第98話
「……ほ……」
「……ほ~……」
「なんか、初めてお前さんがレース織ってるとこ見たライみたいだな」
レースの手間を知らなかったのだろう。雪鈴がボビンレースだからとボビンレースの見学を始めた二人は、店主の説明を聞きながらついていけていない様子だ。
「ま、これでお二人もレースを丁寧に扱ってくださるといいんだが。
あ、エルベットの王侯貴族、みんなこういう感じだぞ?」
「察していました。
でも、お義兄様はお詳しいですよね」
ボビンレースが趣味だと聞いてすぐに道具を手配してくれたし、手間を見ても全く驚かなかった。

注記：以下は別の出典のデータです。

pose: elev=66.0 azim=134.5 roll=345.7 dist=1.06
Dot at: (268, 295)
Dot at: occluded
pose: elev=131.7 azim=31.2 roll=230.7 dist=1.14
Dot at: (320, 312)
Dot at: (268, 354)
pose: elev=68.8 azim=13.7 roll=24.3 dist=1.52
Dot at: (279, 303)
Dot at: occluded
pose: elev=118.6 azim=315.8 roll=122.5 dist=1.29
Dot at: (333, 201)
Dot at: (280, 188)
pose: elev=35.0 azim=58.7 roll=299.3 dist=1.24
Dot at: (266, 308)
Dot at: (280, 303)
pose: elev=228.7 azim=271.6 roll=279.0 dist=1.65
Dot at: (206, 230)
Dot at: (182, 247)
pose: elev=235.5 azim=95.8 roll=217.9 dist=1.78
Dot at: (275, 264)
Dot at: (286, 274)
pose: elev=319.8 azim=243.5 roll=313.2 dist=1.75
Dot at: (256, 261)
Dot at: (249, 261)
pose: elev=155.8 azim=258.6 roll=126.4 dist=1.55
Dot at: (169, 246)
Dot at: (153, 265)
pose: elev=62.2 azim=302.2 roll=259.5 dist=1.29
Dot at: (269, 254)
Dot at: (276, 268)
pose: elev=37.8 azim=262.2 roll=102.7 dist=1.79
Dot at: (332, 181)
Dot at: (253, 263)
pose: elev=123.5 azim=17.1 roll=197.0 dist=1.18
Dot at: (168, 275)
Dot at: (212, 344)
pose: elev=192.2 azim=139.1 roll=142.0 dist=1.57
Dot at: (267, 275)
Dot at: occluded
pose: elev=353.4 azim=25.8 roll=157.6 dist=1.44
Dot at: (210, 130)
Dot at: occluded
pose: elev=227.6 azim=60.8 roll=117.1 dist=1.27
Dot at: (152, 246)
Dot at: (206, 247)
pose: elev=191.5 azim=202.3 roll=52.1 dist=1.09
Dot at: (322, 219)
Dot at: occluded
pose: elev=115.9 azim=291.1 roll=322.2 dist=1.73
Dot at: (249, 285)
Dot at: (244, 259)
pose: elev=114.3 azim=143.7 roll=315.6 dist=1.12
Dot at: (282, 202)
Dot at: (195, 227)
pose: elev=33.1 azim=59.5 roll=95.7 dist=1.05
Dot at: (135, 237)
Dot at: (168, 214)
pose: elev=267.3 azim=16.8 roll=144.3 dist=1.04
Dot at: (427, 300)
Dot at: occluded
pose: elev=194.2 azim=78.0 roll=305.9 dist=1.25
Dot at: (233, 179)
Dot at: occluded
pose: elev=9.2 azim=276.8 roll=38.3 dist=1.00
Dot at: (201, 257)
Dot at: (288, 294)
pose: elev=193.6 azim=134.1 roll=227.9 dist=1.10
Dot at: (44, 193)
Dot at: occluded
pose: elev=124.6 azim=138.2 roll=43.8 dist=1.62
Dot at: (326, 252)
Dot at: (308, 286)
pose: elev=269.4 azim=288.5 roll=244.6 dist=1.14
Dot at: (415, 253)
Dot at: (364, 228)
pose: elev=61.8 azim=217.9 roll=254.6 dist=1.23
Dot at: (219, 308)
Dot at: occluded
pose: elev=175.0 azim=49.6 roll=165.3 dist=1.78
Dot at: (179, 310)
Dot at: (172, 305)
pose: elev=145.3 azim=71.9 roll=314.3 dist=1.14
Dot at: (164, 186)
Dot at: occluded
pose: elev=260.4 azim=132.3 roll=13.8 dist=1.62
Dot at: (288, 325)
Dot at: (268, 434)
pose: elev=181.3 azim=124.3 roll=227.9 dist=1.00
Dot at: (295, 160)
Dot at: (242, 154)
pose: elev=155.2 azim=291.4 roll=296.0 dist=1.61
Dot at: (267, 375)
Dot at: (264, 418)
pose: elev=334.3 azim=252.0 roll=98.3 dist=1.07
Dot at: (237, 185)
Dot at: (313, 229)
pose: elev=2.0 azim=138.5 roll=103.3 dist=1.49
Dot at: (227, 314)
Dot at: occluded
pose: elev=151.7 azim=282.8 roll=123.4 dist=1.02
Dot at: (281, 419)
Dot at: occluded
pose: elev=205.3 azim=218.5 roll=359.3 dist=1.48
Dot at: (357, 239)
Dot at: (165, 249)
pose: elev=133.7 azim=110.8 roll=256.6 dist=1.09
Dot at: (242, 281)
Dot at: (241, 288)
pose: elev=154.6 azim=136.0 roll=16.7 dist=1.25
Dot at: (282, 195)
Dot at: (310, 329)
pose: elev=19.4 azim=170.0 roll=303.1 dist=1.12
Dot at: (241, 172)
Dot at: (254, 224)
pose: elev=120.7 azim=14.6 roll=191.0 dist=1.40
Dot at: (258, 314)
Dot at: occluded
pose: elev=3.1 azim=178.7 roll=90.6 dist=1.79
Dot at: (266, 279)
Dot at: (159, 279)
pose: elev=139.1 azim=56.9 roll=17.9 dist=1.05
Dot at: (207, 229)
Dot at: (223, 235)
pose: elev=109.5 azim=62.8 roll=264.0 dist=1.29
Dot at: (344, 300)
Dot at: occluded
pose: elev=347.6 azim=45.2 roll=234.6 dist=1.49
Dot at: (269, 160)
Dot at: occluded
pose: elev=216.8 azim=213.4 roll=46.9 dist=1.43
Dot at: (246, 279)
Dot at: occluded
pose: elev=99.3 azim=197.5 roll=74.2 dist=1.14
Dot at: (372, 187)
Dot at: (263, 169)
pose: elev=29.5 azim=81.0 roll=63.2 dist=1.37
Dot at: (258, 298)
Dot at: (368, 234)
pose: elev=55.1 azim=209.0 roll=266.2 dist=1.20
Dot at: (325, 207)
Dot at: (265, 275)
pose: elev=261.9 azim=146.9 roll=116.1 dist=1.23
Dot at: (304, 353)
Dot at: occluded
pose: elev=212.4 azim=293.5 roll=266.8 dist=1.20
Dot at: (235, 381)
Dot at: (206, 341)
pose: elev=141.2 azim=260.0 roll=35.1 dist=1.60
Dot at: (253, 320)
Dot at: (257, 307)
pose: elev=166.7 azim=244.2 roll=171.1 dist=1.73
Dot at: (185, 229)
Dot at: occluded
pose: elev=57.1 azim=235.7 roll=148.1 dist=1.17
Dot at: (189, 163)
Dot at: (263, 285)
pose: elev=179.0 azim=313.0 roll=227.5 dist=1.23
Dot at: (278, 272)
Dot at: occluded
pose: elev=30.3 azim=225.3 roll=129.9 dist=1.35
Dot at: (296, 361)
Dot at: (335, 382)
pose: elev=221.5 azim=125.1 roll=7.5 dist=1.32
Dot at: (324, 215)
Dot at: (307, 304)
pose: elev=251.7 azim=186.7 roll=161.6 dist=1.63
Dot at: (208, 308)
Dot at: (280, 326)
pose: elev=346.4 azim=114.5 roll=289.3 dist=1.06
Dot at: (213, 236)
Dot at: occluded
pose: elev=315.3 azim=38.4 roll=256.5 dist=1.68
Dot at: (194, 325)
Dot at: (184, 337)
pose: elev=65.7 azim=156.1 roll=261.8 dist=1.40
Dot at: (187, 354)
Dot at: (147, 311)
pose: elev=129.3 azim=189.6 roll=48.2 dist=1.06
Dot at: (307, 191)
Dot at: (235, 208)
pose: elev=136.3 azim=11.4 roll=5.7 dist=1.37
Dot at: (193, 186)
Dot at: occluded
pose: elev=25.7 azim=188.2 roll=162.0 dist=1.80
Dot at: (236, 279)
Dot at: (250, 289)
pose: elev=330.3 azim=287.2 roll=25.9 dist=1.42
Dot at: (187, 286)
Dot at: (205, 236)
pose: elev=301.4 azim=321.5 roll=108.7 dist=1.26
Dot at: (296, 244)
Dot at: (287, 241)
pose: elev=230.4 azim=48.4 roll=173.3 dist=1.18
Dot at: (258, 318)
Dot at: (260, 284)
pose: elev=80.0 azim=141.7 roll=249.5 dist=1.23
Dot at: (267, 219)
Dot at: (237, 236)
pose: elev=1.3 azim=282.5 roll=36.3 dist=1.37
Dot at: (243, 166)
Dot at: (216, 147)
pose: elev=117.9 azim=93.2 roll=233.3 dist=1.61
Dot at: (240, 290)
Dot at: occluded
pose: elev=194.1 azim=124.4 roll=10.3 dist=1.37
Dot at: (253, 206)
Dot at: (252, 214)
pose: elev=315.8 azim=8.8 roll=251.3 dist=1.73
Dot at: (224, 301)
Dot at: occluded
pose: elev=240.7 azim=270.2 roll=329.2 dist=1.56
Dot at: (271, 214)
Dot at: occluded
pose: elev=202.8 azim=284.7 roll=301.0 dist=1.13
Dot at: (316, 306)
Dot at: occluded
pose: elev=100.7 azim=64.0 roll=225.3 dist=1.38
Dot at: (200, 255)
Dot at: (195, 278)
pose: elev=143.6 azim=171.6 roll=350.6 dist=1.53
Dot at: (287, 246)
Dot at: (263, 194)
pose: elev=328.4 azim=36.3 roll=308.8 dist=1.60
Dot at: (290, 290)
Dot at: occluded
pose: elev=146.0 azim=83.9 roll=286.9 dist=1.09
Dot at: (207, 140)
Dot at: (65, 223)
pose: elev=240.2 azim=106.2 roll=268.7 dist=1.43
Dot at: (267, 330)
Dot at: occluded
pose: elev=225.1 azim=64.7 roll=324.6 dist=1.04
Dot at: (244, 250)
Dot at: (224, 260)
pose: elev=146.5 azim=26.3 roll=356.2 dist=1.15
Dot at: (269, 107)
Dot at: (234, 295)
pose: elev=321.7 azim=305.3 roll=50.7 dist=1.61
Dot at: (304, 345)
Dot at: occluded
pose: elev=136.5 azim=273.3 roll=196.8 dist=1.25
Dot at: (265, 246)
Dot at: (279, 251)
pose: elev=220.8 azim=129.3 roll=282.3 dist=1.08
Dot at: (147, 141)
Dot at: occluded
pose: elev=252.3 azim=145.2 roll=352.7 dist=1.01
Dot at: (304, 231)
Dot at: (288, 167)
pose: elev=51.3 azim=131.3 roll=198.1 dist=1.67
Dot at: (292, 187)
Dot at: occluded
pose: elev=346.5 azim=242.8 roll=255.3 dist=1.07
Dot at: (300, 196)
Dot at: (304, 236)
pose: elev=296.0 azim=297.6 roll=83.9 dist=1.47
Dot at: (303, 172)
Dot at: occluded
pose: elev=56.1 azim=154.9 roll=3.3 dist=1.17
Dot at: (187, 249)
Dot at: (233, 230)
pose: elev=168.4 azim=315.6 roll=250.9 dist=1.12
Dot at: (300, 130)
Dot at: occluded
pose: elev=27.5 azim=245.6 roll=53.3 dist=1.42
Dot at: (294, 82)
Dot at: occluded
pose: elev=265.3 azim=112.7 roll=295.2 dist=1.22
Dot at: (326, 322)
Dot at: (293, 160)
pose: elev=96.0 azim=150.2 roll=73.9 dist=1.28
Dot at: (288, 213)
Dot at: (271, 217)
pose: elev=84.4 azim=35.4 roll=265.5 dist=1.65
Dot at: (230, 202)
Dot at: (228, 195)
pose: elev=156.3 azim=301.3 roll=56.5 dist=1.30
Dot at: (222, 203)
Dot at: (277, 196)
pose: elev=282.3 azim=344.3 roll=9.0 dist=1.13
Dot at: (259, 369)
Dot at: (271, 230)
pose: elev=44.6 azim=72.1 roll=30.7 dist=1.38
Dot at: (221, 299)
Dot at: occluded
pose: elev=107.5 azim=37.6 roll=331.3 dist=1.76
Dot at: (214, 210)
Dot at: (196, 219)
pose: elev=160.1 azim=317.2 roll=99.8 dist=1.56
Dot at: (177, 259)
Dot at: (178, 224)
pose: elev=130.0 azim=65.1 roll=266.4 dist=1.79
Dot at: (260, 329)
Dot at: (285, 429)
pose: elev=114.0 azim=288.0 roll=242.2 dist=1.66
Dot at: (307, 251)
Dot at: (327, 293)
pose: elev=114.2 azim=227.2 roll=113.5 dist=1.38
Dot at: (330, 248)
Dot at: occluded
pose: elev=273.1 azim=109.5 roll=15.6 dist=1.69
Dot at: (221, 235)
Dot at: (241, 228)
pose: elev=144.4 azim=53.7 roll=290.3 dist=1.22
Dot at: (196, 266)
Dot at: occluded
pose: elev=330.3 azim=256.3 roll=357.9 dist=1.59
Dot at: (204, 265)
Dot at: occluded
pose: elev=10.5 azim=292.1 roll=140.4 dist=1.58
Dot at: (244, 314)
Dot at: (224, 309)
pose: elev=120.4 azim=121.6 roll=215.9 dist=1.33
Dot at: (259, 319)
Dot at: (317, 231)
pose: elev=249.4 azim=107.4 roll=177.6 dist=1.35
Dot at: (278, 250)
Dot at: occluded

「まあ、俺は小さいころから出入りの商人とよく話してたし、お忍びで城下をうろついてあれこれ見てたしな」
いつボビンレースを見たのかは覚えていないけどな、とあっけらかんと言う。
「そういえば、アマリリスやアマリネやネリネって、どの辺に咲いていますか?」
実物を是非見たいと、義兄に経緯を話すと、
「分かった。魔力栽培と天然栽培、それぞれ用意して送っとく。
魔力栽培はほぼ枯れねぇからじっくり見られるぞ」
言って、メモに書きつけて側の騎士に渡す。
「ありがとうございます」
言ったあとで、
「ライはお花が好きだから、ライに聞いた方が喜んだでしょうか?」
言われ、丁鳩は何かを思案した後、
「ライの反応、面白いぞ?」
「……?」
「さて、用事は済んだんだな。じゃ帰るぞ。
お二人はしばらくレースの見学だ。
見やれば、王太子二人は自分のレースのハンカチをそれぞれ持って、呆然としていた。